Characterization of general transcription factor 3, a transcription factor involved in slow muscle-specific gene expression

Abstract

General transcription factor 3 (GTF3) binds specifically to the bicoid-like motif of the troponin I(slow) upstream enhancer. This motif is part of a sequence that restricts enhancer activity to slow muscle fibers. GTF3 contains multiple helix-loop-helix domains and an amino-terminal leucine zipper motif. Here we show that helix-loop-helix domain 4 is necessary and sufficient for binding the bicoid-like motif. Moreover, the affinity of this interaction is enhanced upon removal of amino-terminal sequences including domains 1 and 2, suggesting that an unmasking of the DNA binding surface may be a precondition for GTF3 to bind DNA in vivo.
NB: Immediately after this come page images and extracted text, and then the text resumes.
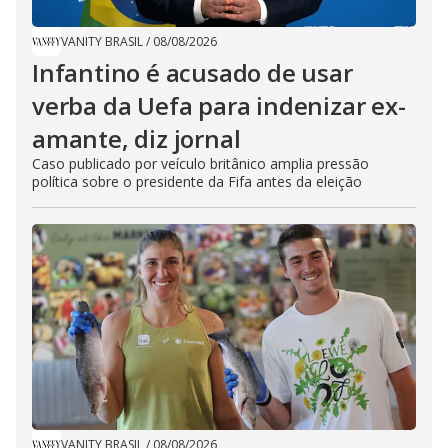
VANITY BRASIL
/
08/08/2026
Infantino é acusado de usar
verba da Uefa para indenizar ex-
amante, diz jornal
Caso publicado por veículo britânico amplia pressão
política sobre o presidente da Fifa antes da eleição
VANITY BRASIL
/
08/08/2026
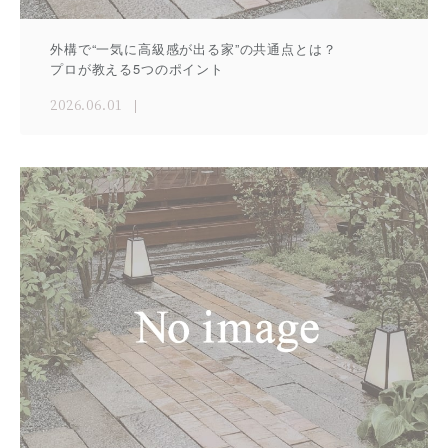
外構で“一気に高級感が出る家”の共通点とは？
プロが教える5つのポイント
2026.06.01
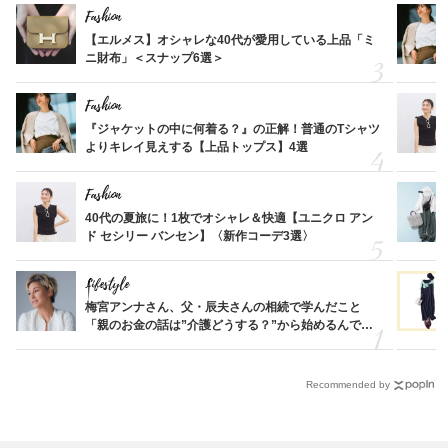
Fashion
【エルメス】オシャレな40代が愛用している上品「ミ
ニ財布」＜スナップ6選＞
Fashion
『ジャケットの中に何着る？』の正解！普通のTシャツ
よりキレイ見えする【上品トップス】4選
Fashion
40代の夏旅に！1枚でオシャレ＆快適【ユニクロ アン
ド セシリー バンセン】〈新作コーデ3選〉
Lifestyle
梅宮アンナさん、父・辰夫さんの相続で学んだこと
「親のお金の話は”介護どうする？”から始めるんで
す」父・辰夫さんの相続で学んだこと
Recommended by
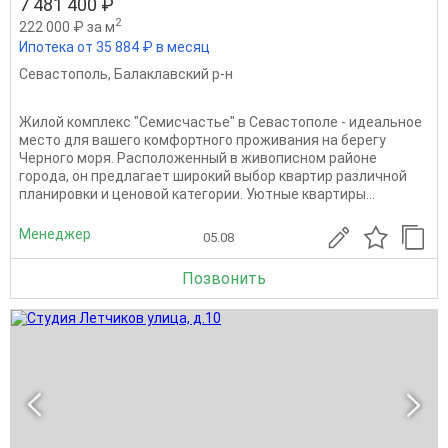
7 481 400 ₽
2
222 000 ₽ за м
Ипотека от 35 884 ₽ в месяц
Севастополь
,
Балаклавский р-н
Жилой комплекс "Семисчастье" в Севастополе - идеальное
место для вашего комфортного проживания на берегу
Черного моря. Расположенный в живописном районе
города, он предлагает широкий выбор квартир различной
планировки и ценовой категории. Уютные квартиры...
Менеджер
05.08
Позвонить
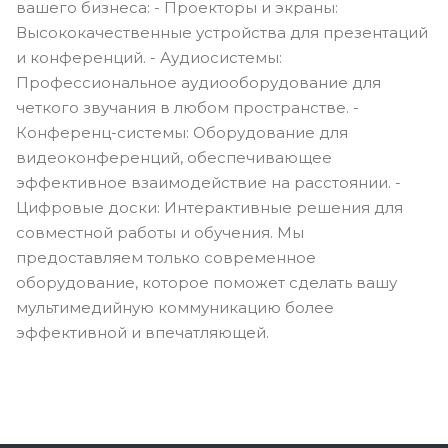
вашего бизнеса: - Проекторы и экраны:
Высококачественные устройства для презентаций
и конференций. - Аудиосистемы:
Профессиональное аудиооборудование для
четкого звучания в любом пространстве. -
Конференц-системы: Оборудование для
видеоконференций, обеспечивающее
эффективное взаимодействие на расстоянии. -
Цифровые доски: Интерактивные решения для
совместной работы и обучения. Мы
предоставляем только современное
оборудование, которое поможет сделать вашу
мультимедийную коммуникацию более
эффективной и впечатляющей.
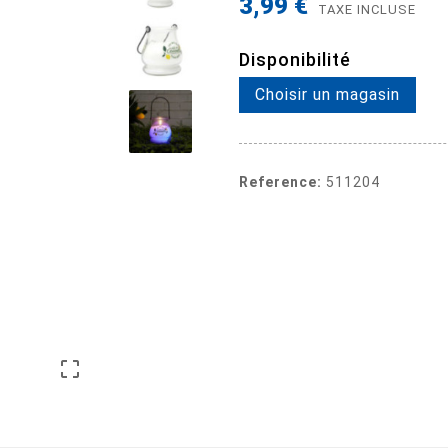
3,99 €
TAXE INCLUSE
Disponibilité
Choisir un magasin
Reference:
511204

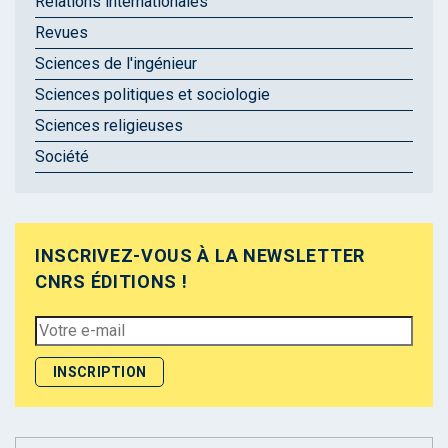
Relations internationales
Revues
Sciences de l'ingénieur
Sciences politiques et sociologie
Sciences religieuses
Société
INSCRIVEZ-VOUS À LA NEWSLETTER
CNRS ÉDITIONS !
We have also investigated the interactions of six GTF3 splice variants of the mouse, three of which were identified in this study, with the troponin enhancer. The gamma-isoform lacking exon 23, and exons 26-28 that encode domain 6, interacted most avidly with the bicoid-like motif; the alpha- and beta- isoforms that include these exons fail to bind in gel retardation assays. We also show that GTF3 polypeptides associate with each other via the leucine zipper. We speculate that cells can generate a large number of GTF3 proteins with distinct DNA binding properties by alternative splicing and combinatorial association of GTF3 polypeptides.